There are many variables that I like to analyze, on an annual basis, in an Online / Retail Dynamics project.
Merchandise Categories: I sum annual demand by merchandise category, then divide the total by how much the customer spent in the past twelve months. This gives me a fraction (0.00 to 1.00) of amount spent in each category. Some clients want two years or five years or all history included. I find this is not an optimal way to analyze what customers purchase - who cares that you purchased a love seat in 2004? In these cases, I weight historical spend ... maybe 100% for 12-month purchases, 50% for 13-24 month, 30% for 25-36 month, 20% for 37-48 month, 14% for 49-60 month, and 10% for 61+ month purchases. This greatly minimizes the influence of old purchases, especially older high-dollar purchases.
Website Visits: Here's a little secret not many folks want you to know - in most of my projects, I'm asked to analyze twelve-month website visitation behavior. Having said that, on average, only website visits in the past 15 - 30 days have any influence on future behavior. Often, I'll create three variables ... website / mobile app interactions in past 30 days, then from 31-90 days ago, and finally, 91-365 days ago. But again, only the most recent website / mobile app interaction matters. Recency is critically important online, folks. Heck, sometimes I'm asked to group website visits into buckets ... 1 visit last year, 2 visits last year, 3-5 visits last year, 6-10 visits last year, 11-50 visits last year, 51-100 visits last year, 100+, that kind of thing. Whatever works for you is fine, just make sure you have a defensible point of view.

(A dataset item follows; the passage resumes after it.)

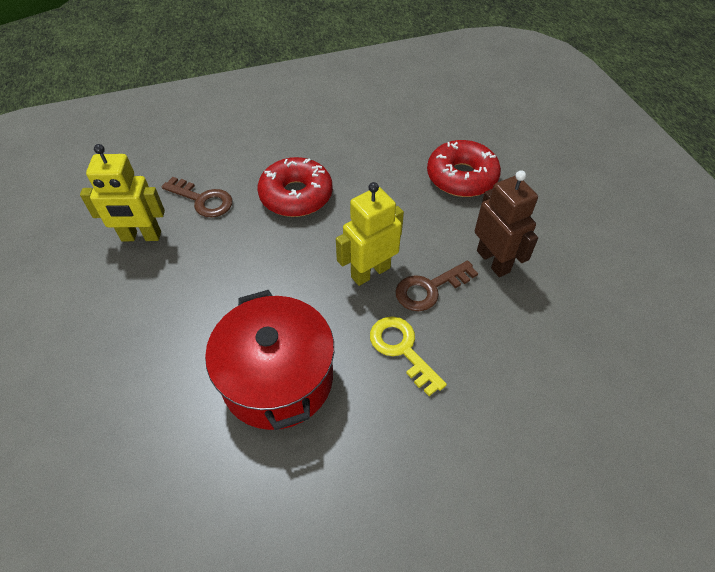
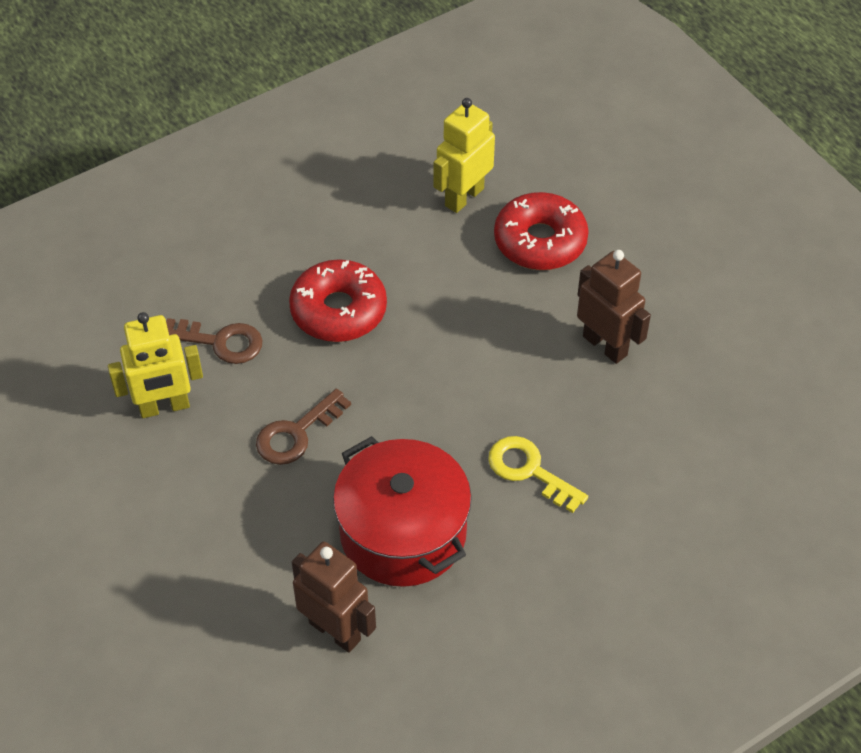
camera: 15 degrees left, 0 degrees up
(185, 454) = (335, 630): none -> brown robot
(370, 272) = (465, 390): yellow robot -> yellow robot (463, 197)
(429, 289) = (540, 395): brown key -> brown key (296, 433)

Purchases: I like to sum twelve-month (or historical weighted) dollars by channel ... retail, smartphone, tablet, desktop/laptop, call center, that kind of thing. Then I'll divide the totals within channel by total annual (or historical weighted) dollars.
Website Characteristics: Here, I like to categorize activity on a weighted basis ... 100% for 0-30 day activity, 20% for 31-90 day activity, 5% for 91-365 day activity. I'll create 1/0 indicators for all key characteristics (cart, email click-through, referral from Bing, that kind of thing), then I will weight each characteristic by time (100%, 20%, 5% as mentioned above), and create a percentage. The weighting becomes important ... if a customer visited via Bing 100 days ago and Google yesterday, the Google visit is weighted at 100%, the Bing visit at 20%, meaning that the customer has a Google preference at a rate of 100/120 = 83%, while the customer prefers Bing at 20/120 = 17%. On an annual basis, the weightings really help us understand how the customer behaves.
Store Distance: I'll plug 1/0 indicators into my analysis for 0-5 mile bands, 6-10 mile, 11-25 mile, 26-50 mile, and 51+ mile bands. You will learn that visitation behavior changes as customers get further and further away from a store.
Zip Codes: I categorize zip codes by Catalog-Centric, Online-Centric, and Retail-Centric. Behavior in each classification is simply different, and quite interesting! You probably have your own algorithm for categorizing each zip code, so use that.
Tomorrow, I'll show you how I cook this information up - the discussion might get a bit geeky, but that's the nature of the work I'm doing when analyzing Online / Retail Dynamics.